This is not the first updated, street-hustler take on Oliver Twist. It's not even the first such project called Twist. Back in 2004, Nick Stahl bounced around Toronto in a film even he has probably forgotten. But this Sky production does break some new ground in the field of misguided, Trendy-Vicar down-talking.
Like the cleric of popular legend, it makes a pathetic – if mildly charming – attempt to connect with the kids by flogging them popular culture from a time before they were born. Hey, man. Do you dig “free running” (as I believe you call it), the Zutons and Ocean Colour Scene? If so then Twist is for you. There will be sausage rolls and folk music in the scout hall after service.
The picture stars Raff Law as an orphaned young man who, after apparently growing up in an Alan Parker frozen pea commercial, finds himself adrift in a heightened version of contemporary Whitechapel. The Artful Dodger, now called Dodge, is a wise-cracking Rita Ora. Fagin is that version of Michael Caine, who doesn't have to stand up very much.
Mr Brownlow has had his name borrowed – the roles otherwise barely overlap – for co-producer Noel Clarke's crusading cop. Most intriguingly, Sykes, memorably played by Oliver Reed and Robert Newton in earlier versions, is now a ruthless Lena Headey.
What does that make Nancy? It makes her a bisexual Tanya Burr. The shift looks to have been made merely to accommodate a romantic triangle with Twist. And no, they don't turn Bullseye into a cat.
There is little point moaning about the failure to capture any of original’s underlying menace (some contemporary critics believe Fagin was based on the perpetrators of child sex rings). We can, however, chortle at how feeble Twist is at marking out its own contemporary territory. The art heist is muddled and implausible. David Walliams’s guest turn is so disconnected one wonders if he was included involuntarily in the style of Eddie Murphy’s Bowfinger. The dated ambience calls up thoughts of the 1970s kids show Here Come the Double Deckers.

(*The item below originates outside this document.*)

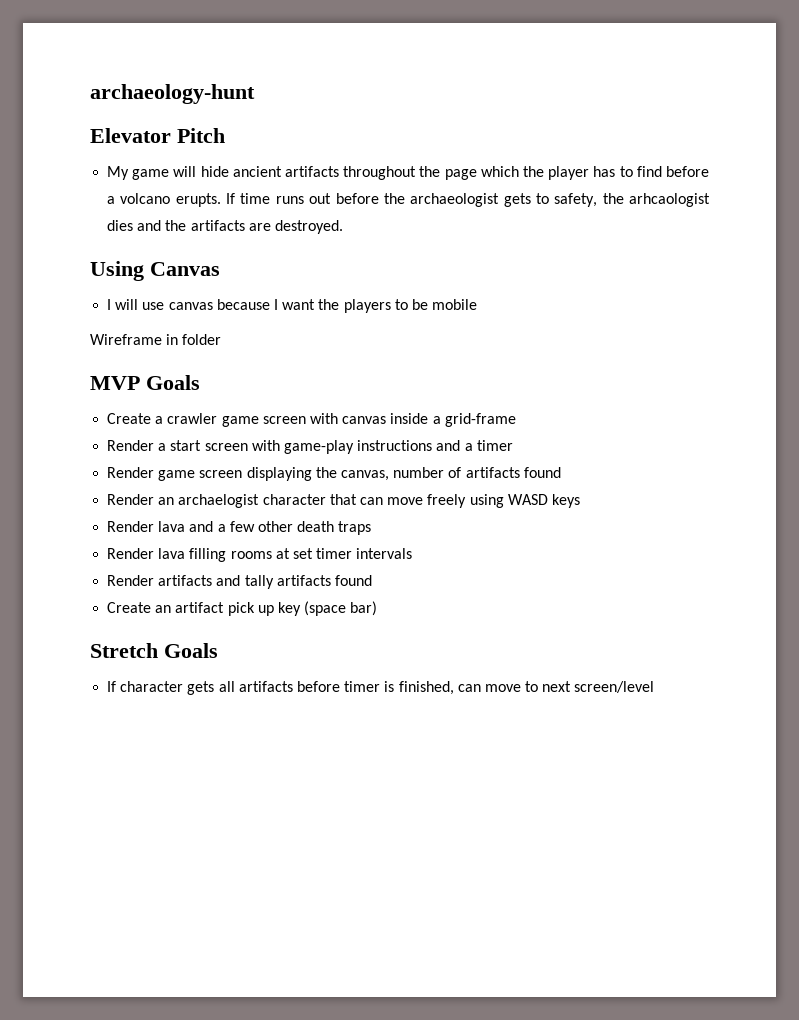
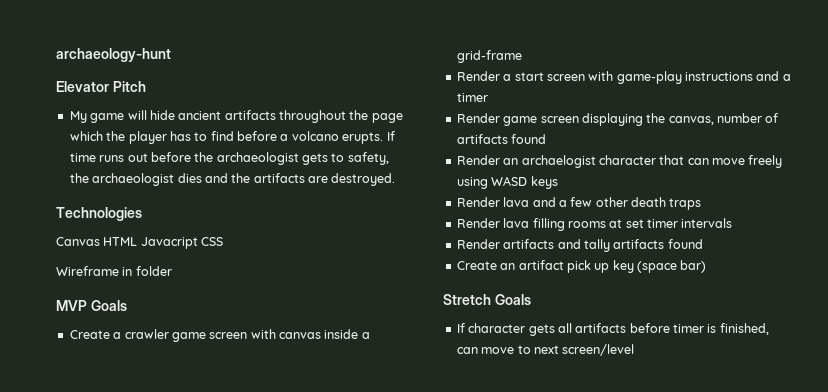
[629,193,711,207] arhcaologist -> [92,173,175,186] archaeologist
[90,261,144,281] Using -> [56,207,142,221] Technologies //
[107,299,478,313] // I will use canvas because I want the players to be mobile -> [103,237,224,249] HTML Javacript CSS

Dickensians will enjoy dragging out the DiCaprio-pointing-at-the-telly meme when Caine, barely awake in a drab dressing gown, paraphrases a famous line from Fagin’s death cell, but such enthusiasts would be better served having another glance at Armando Iannucci’s The Personal History of David Copperfield. It is possible to spread diversity across Dickens without making a pig’s ear of the thing.